(Material for the task begins)

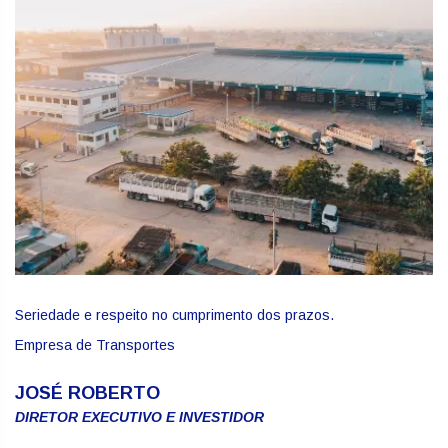
Seriedade e respeito no cumprimento dos prazos.
Empresa de Transportes
JOSÉ ROBERTO
DIRETOR EXECUTIVO E INVESTIDOR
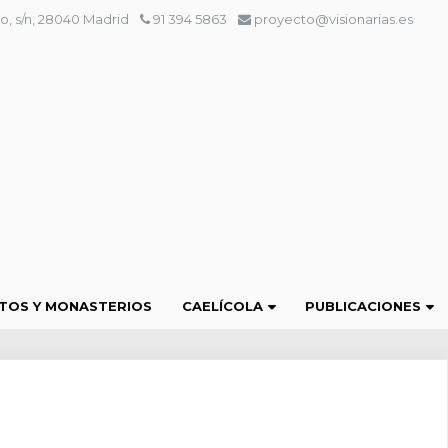
o, s/n, 28040 Madrid
91 394 5863
proyecto@visionarias.es
TOS Y MONASTERIOS
CAELÍCOLA
PUBLICACIONES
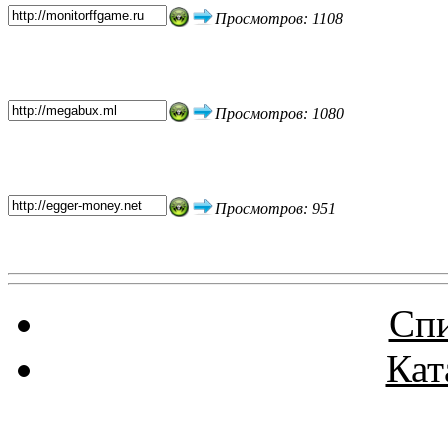
Просмотров: 1108
Просмотров: 1080
Просмотров: 951
Спи
Кат
Реклама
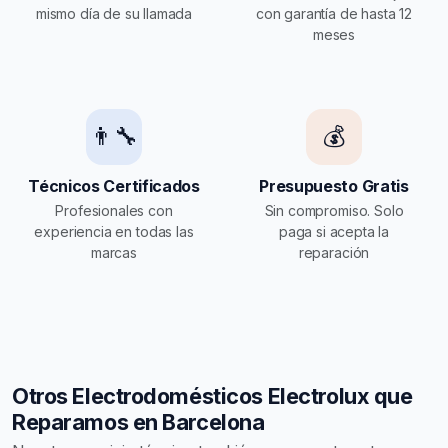
mismo día de su llamada
con garantía de hasta 12
meses
👨‍🔧
💰
Técnicos Certificados
Presupuesto Gratis
Profesionales con
Sin compromiso. Solo
experiencia en todas las
paga si acepta la
marcas
reparación
Otros Electrodomésticos Electrolux que
Reparamos en Barcelona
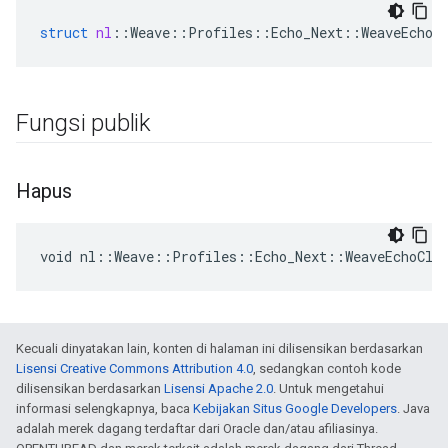
struct
nl
::
Weave
::
Profiles
::
Echo_Next
::
WeaveEchoC
Fungsi publik
Hapus
void nl::Weave::Profiles::Echo_Next::WeaveEchoCli
Kecuali dinyatakan lain, konten di halaman ini dilisensikan berdasarkan
Lisensi Creative Commons Attribution 4.0
, sedangkan contoh kode
dilisensikan berdasarkan
Lisensi Apache 2.0
. Untuk mengetahui
informasi selengkapnya, baca
Kebijakan Situs Google Developers
. Java
adalah merek dagang terdaftar dari Oracle dan/atau afiliasinya.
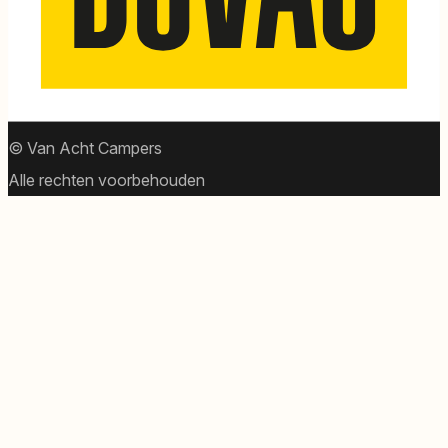
© Van Acht Campers
Alle rechten voorbehouden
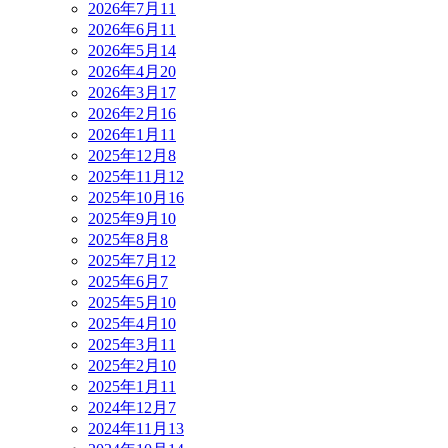
2026年7月
11
2026年6月
11
2026年5月
14
2026年4月
20
2026年3月
17
2026年2月
16
2026年1月
11
2025年12月
8
2025年11月
12
2025年10月
16
2025年9月
10
2025年8月
8
2025年7月
12
2025年6月
7
2025年5月
10
2025年4月
10
2025年3月
11
2025年2月
10
2025年1月
11
2024年12月
7
2024年11月
13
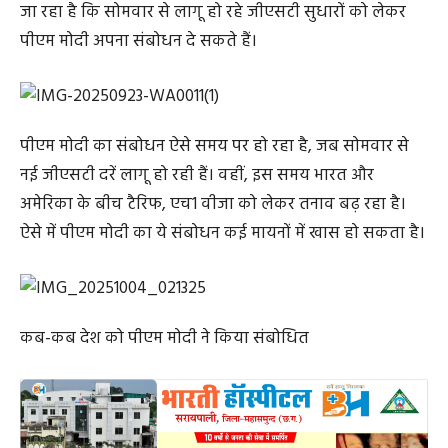
जा रहा है कि सोमवार से लागू हो रहे जीएसटी सुधारों को लेकर
पीएम मोदी अपना संबोधन दे सकते हैं।
पीएम मोदी का संबोधन ऐसे समय पर हो रहा है, जब सोमवार से
नई जीएसटी दरें लागू हो रही हैं। वहीं, इस समय भारत और
अमेरिका के बीच टैरिफ, एच1 वीजा को लेकर तनाव बढ़ रहा है।
ऐसे में पीएम मोदी का ये संबोधन कई मायनों में खास हो सकता है।
कब-कब देश को पीएम मोदी ने किया संबोधित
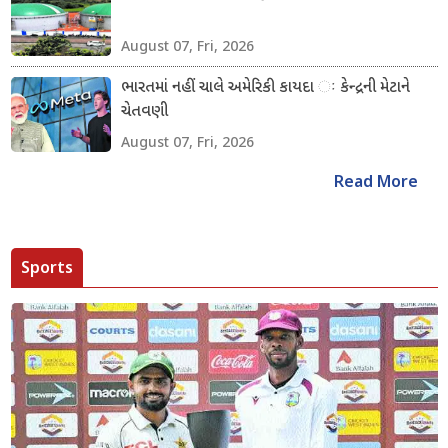
August 07, Fri, 2026
ભારતમાં નહીં ચાલે અમેરિકી કાયદા ઃ કેન્દ્રની મેટાને
ચેતવણી
August 07, Fri, 2026
Read More
Sports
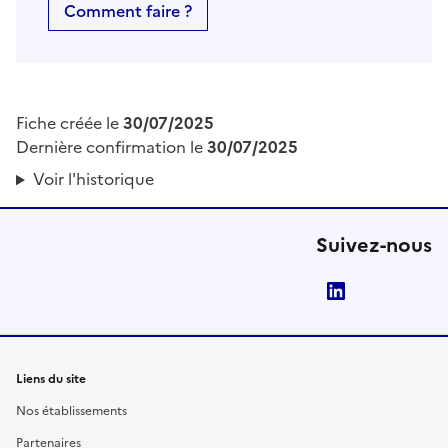
Comment faire ?
Fiche créée le
30/07/2025
Dernière confirmation le
30/07/2025
Voir l'historique
Suivez-nous
LinkedIn
Liens du site
Nos établissements
Partenaires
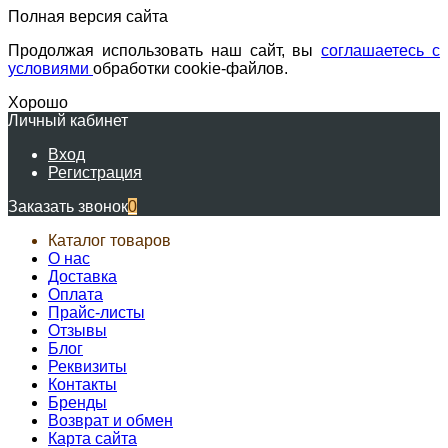
Полная версия сайта
Продолжая использовать наш сайт, вы
соглашаетесь с
условиями
обработки cookie-файлов.
Хорошо
Личный кабинет
Вход
Регистрация
Заказать звонок
0
Каталог товаров
О нас
Доставка
Оплата
Прайс-листы
Отзывы
Блог
Реквизиты
Контакты
Бренды
Возврат и обмен
Карта сайта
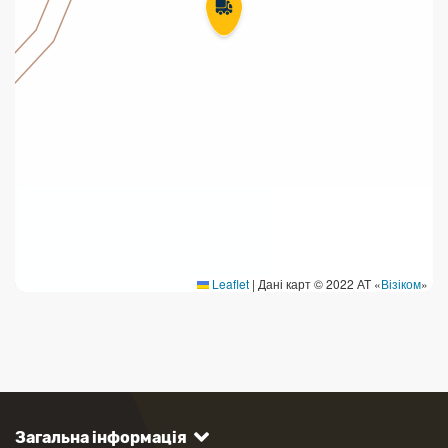
Leaflet
|
Дані карт © 2022 АТ «
Візіком
»
Загальна інформація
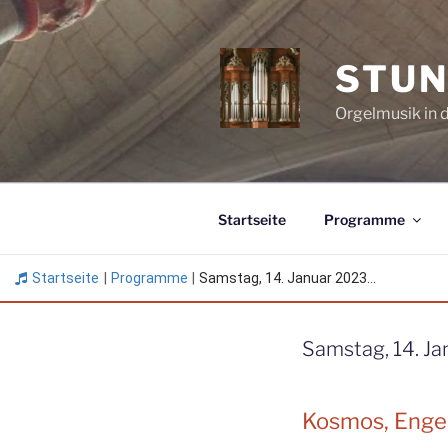
Zum
Inhalt
springen
STUN
Orgelmusik in 
Startseite
Programme
Startseite
|
Programme
|
Samstag, 14. Januar 2023...
Samstag, 14. Ja
Kosmos, Enge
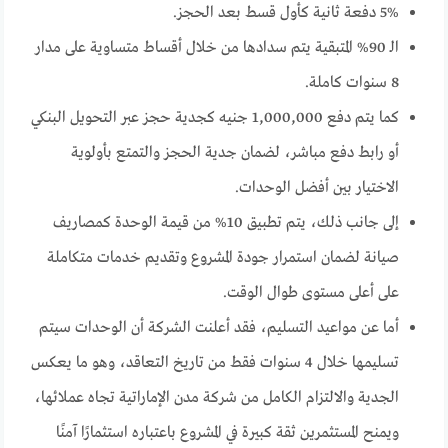
5% دفعة ثانية كأول قسط بعد الحجز.
الـ 90% المتبقية يتم سدادها من خلال أقساط متساوية على مدار
8 سنوات كاملة.
كما يتم دفع 1,000,000 جنيه كجدية حجز عبر التحويل البنكي
أو رابط دفع مباشر، لضمان جدية الحجز والتمتع بأولوية
الاختيار بين أفضل الوحدات.
إلى جانب ذلك، يتم تطبيق 10% من قيمة الوحدة كمصاريف
صيانة لضمان استمرار جودة المشروع وتقديم خدمات متكاملة
على أعلى مستوى طوال الوقت.
أما عن مواعيد التسليم، فقد أعلنت الشركة أن الوحدات سيتم
تسليمها خلال 4 سنوات فقط من تاريخ التعاقد، وهو ما يعكس
الجدية والالتزام الكامل من شركة مدن الإماراتية تجاه عملائها،
ويمنح المستثمرين ثقة كبيرة في المشروع باعتباره استثمارًا آمنًا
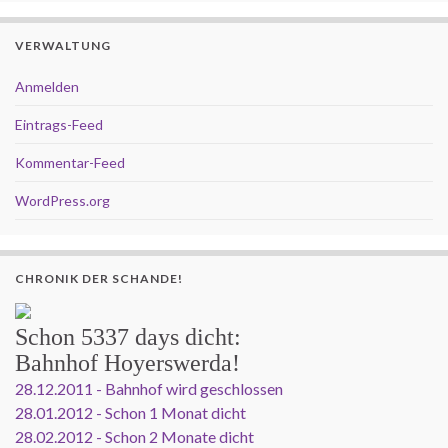
VERWALTUNG
Anmelden
Eintrags-Feed
Kommentar-Feed
WordPress.org
CHRONIK DER SCHANDE!
Schon
5337 days
dicht:
Bahnhof Hoyerswerda!
28.12.2011 - Bahnhof wird geschlossen
28.01.2012 - Schon 1 Monat dicht
28.02.2012 - Schon 2 Monate dicht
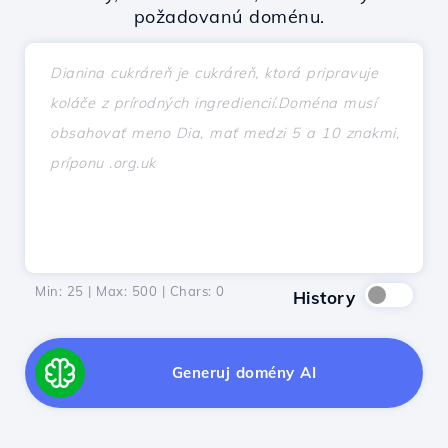
požadovanú doménu.
Min: 25 | Max: 500 | Chars:
0
History
Generuj domény AI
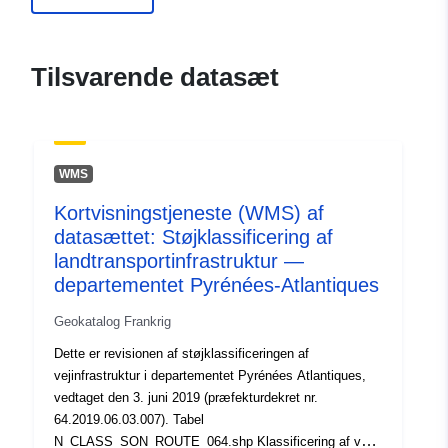
ide.developpement-
durable.gouv.fr/service/fr-
120066022-atom-be99c360-
Tilsvarende datasæt
4e62-4488-a847-
580be4d33065
uriRef:
http://data.europa.eu/88u/dataset/fr
WMS
120066022-srv-66097e27-a2bc-
4a7e-8a6a-6e8be5ab4ad8
Kortvisningstjeneste (WMS) af
datasættet: Støjklassificering af
Type:
Ressource:
landtransportinfrastruktur —
http://inspire.ec.europa.eu/metadat
departementet Pyrénées-Atlantiques
codelist/SpatialDataServiceType/d
Geokatalog Frankrig
Dette er revisionen af støjklassificeringen af
vejinfrastruktur i departementet Pyrénées Atlantiques,
vedtaget den 3. juni 2019 (præfekturdekret nr.
64.2019.06.03.007). Tabel
N_CLASS_SON_ROUTE_064.shp Klassificering af veje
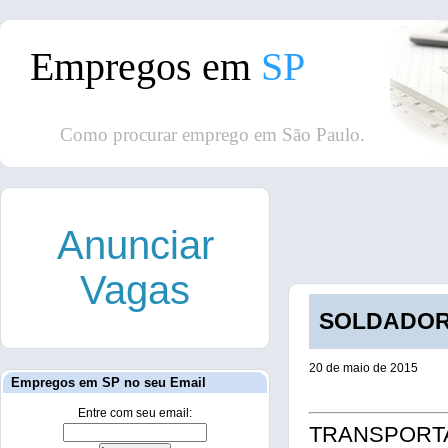
Empregos em
SP
Como procurar emprego em São Paulo.
Anunciar
Vagas
SOLDADOR/
20 de maio de 2015
Empregos em SP no seu Email
Entre com seu email:
TRANSPORT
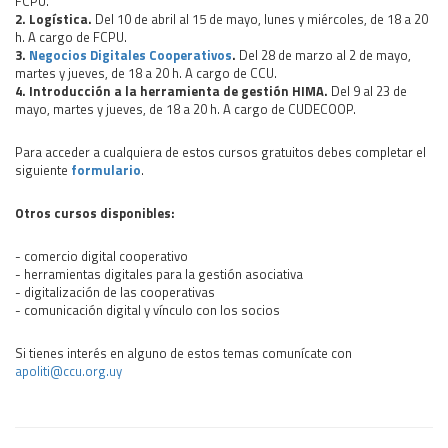
FCPU.
2. Logística.
Del 10 de abril al 15 de mayo, lunes y miércoles, de 18 a 20
h. A cargo de FCPU.
3.
Negocios Digitales Cooperativos
.
Del 28 de marzo al 2 de mayo,
martes y jueves, de 18 a 20 h. A cargo de CCU.
4. Introducción a la herramienta de gestión HIMA.
Del 9 al 23 de
mayo, martes y jueves, de 18 a 20 h. A cargo de CUDECOOP.
Para acceder a cualquiera de estos cursos gratuitos debes completar el
siguiente
formulario
.
Otros cursos disponibles:
- comercio digital cooperativo
- herramientas digitales para la gestión asociativa
- digitalización de las cooperativas
- comunicación digital y vínculo con los socios
Si tienes interés en alguno de estos temas comunícate con
apoliti@ccu.org.uy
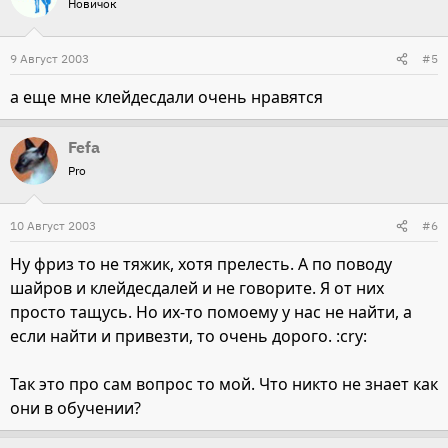
Новичок
9 Август 2003
#5
а еще мне клейдесдали очень нравятся
Fefa
Pro
10 Август 2003
#6
Ну фриз то не тяжик, хотя прелесть. А по поводу
шайров и клейдесдалей и не говорите. Я от них
просто тащусь. Но их-то помоему у нас не найти, а
если найти и привезти, то очень дорого. :cry:
Так это про сам вопрос то мой. Что никто не знает как
они в обучении?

(Material for the task ends)

> Instructions for the task:
Copy each line of the data above that holds "Bahnhof".

> Result of this exercise:
Bahnhof Hoyerswerda!
28.12.2011 - Bahnhof wird geschlossen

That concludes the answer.